Is your feature request related to a problem? Please describe.

Scikit-learn does not currently support supervised Principal Component Analysis (PCA) as it is considered not broadly applicable in the general context of machine learning see this discussion. However, within climate science, supervised dimensionality reduction techniques are more commonly used to capture dependencies between variables, as evidenced by studies like this one and this one.

Describe the solution you'd like

I would like to propose the integration of supervised dimensionality reduction mechanisms into xeofs, or an evaluation of the feasibility of implementing these techniques. This would allow users in specialized fields, like climate science, to leverage the power of supervised PCA for more effective data modeling.

Additional context

If there is interest in integrating supervised PCA or similar methods, I would be happy to contribute to the implementation and assist in adapting the techniques to fit the structure and goals of xeofs.
Here is the original paper referenced in the scikit post and here is a tutorial paper already including python code for implementation of the techniques.

The text was updated successfully, but these errors were encountered:

nicrie · 2024-10-01T11:05:23Z

Hi @n0rdp0l, thanks for the suggestion and the provided details! I wasn't familiar with supervised PCA, but I’ve briefly skimmed the papers and it does seem quite interesting. I agree that this could be valuable for the climate/forecasting community. From what I’ve seen so far, it looks feasible to implement SPCA within the existing xeofs framework.

Unfortunately, I’m a bit tied up over the next few months, so I’m unlikely to be able to lead this effort.
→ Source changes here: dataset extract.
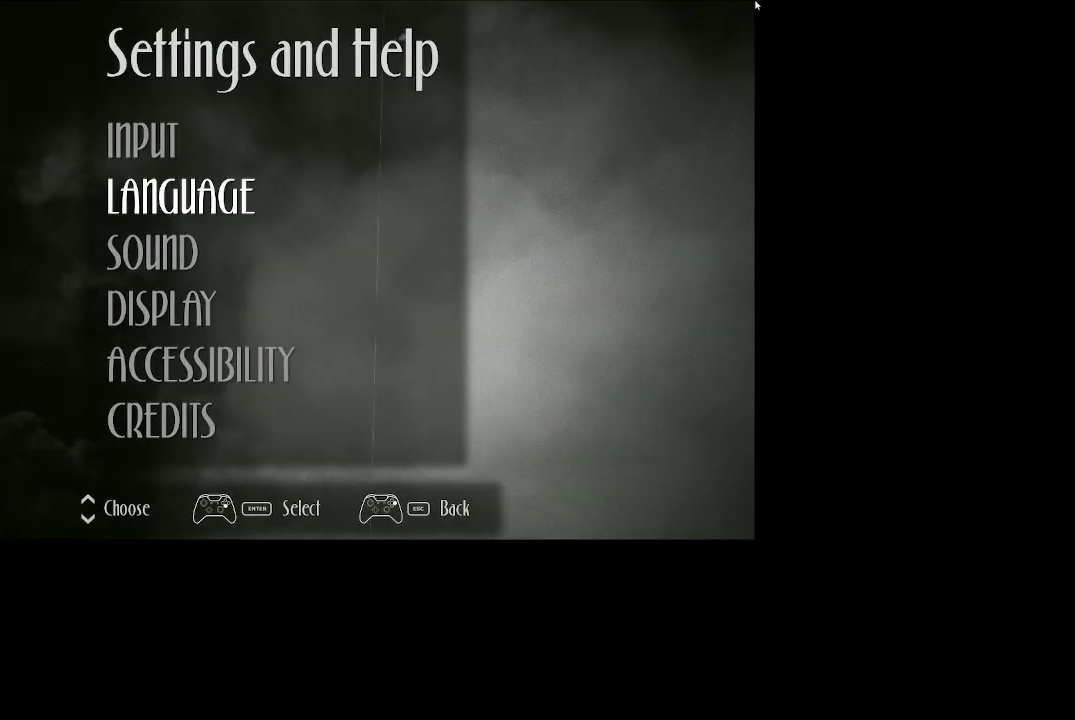
{"buttons": ["DPAD_DOWN"], "left_stick": "center", "right_stick": "center", "events": [[167, "DPAD_DOWN", "down"], [300, "DPAD_DOWN", "up"], [467, "DPAD_DOWN", "down"]]}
However, I’d be happy to offer guidance and support to ensure a smooth integration into xeofs.

Here are a few starting points (though please note, I’m not yet fully familiar with the internals of supervised PCA and I’m unsure about the exact preprocessing steps for target data Y):

You’ll probably want to inherit from the BaseModelSingleSet class. We would need to extend the fit and fit_transform methods to include an optional Y argument.
According to the paper, an eigendecomposition of Q is needed, and the provided implementation uses np.linalg.eigh. xeofs has a general SVD class, which operates similarly to scikit-learn’s PCA, with the added advantage of supporting Dask and complex-valued data. If you prefer simplicity over potential performance gains by using eigh, you can use the existing SVD class -- just compute matrix Q and pass it in. The U_ and s_ attributes will give you your eigenvectors and eigenvalues, respectively.
In the paper/code, it is assumed that rows in X are features and columns are samples. Note that in BaseModelSingleSet, the preprocessed data (self.data["input_data"]) is provided in n_samples x n_features format.

That’s what I have in mind for now. If you decide to move forward with this, I’d be more than happy to assist further.
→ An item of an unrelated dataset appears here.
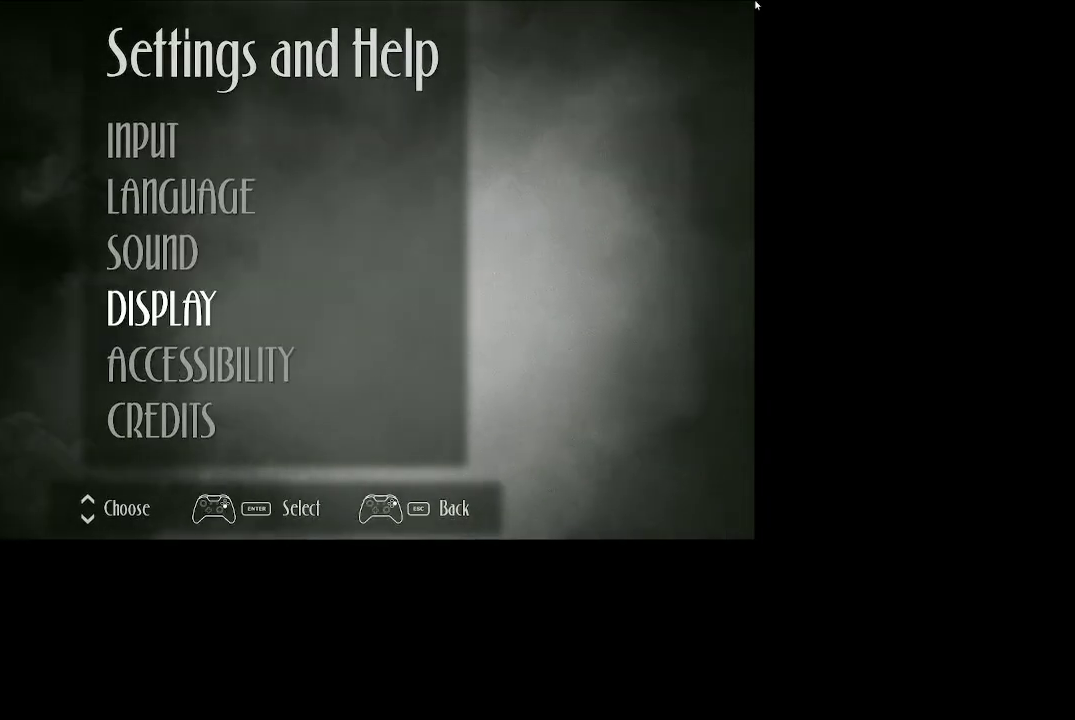
{"buttons": [], "left_stick": "center", "right_stick": "center", "events": [[67, "DPAD_DOWN", "up"], [233, "A", "down"], [300, "A", "up"]]}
n0rdp0l · 2024-10-14T13:23:35Z

Hey @nicrie,

Thanks for the quick response! I’ll be applying this technique in a research project focused on a climate ML pipeline that also uses xarray. This will take precedence over the coming weeks, but afterward, I should be in a good position—both in terms of time and understanding—to implement this into xeof. I'll keep you posted.

I was particularly interested in the kernelized version of this approach. However, one challenge I'm encountering is that in kernel (supervised) PCA, the projection directions U aren’t directly available (page 10). From what I understand, this happens because the SVD is performed on the kernel matrix rather than the mapped data in the higher-dimensional space. This seems to complicate the kernelized implementation, especially since xeof’s component scores and resulting plots depend on those projection directions, right?

That said, I noticed you previously worked on ROCK PCA, where you were able to extract U using SVD, so I’m wondering if perhaps I’ve misunderstood something here.

Edit: Actually after going into it a bit more now i saw that you said you had issues with the ROCK implementation and I might be wrong about this but in the matlab code of rock they use eig() which extracts the right eigenvectors, i.e., V, while the python adaptation that you used is extracting the left eigenvectors U, via numpy.linalg.svd().

nicrie · 2024-10-16T09:10:11Z

Pretty good point that you raise there. I did not think too much about the kernelized version but now that you mention it, yeah I remember that this was a tricky part...

Disclaimer: I'm not an expert in kernel PCA.

I will start answering your message from the end:

in the matlab code of rock they use eig() which extracts the right eigenvectors, i.e., V, while the python adaptation that you used is extracting the left eigenvectors U, via numpy.linalg.svd().

I'm not sure what you mean with right eigenvectors? Perhaps I'm wrong here, but let's consider ~~data~~ covariance (or kernel) matrix $X$ with eigenvectors $V$ and the eigenvalues as a diagonal matrix $\Lambda$, then

$XV = V \Lambda $

right? Then, right-multiplying the equation by $V^T$ will give you

$X = V \Lambda V^T$

so the left singular vectors of $X$ equals the eigenvector of $X$. For complex numbers (as in the general case of ROCK-PCA) the transpose should be replaced by the conjugate transpose. In any case, the different between left and right singular vectors is just a (conjugate) transpose.

the projection directions U aren’t directly available (page 10). From what I understand, this happens because the SVD is performed on the kernel matrix rather than the mapped data in the higher-dimensional space.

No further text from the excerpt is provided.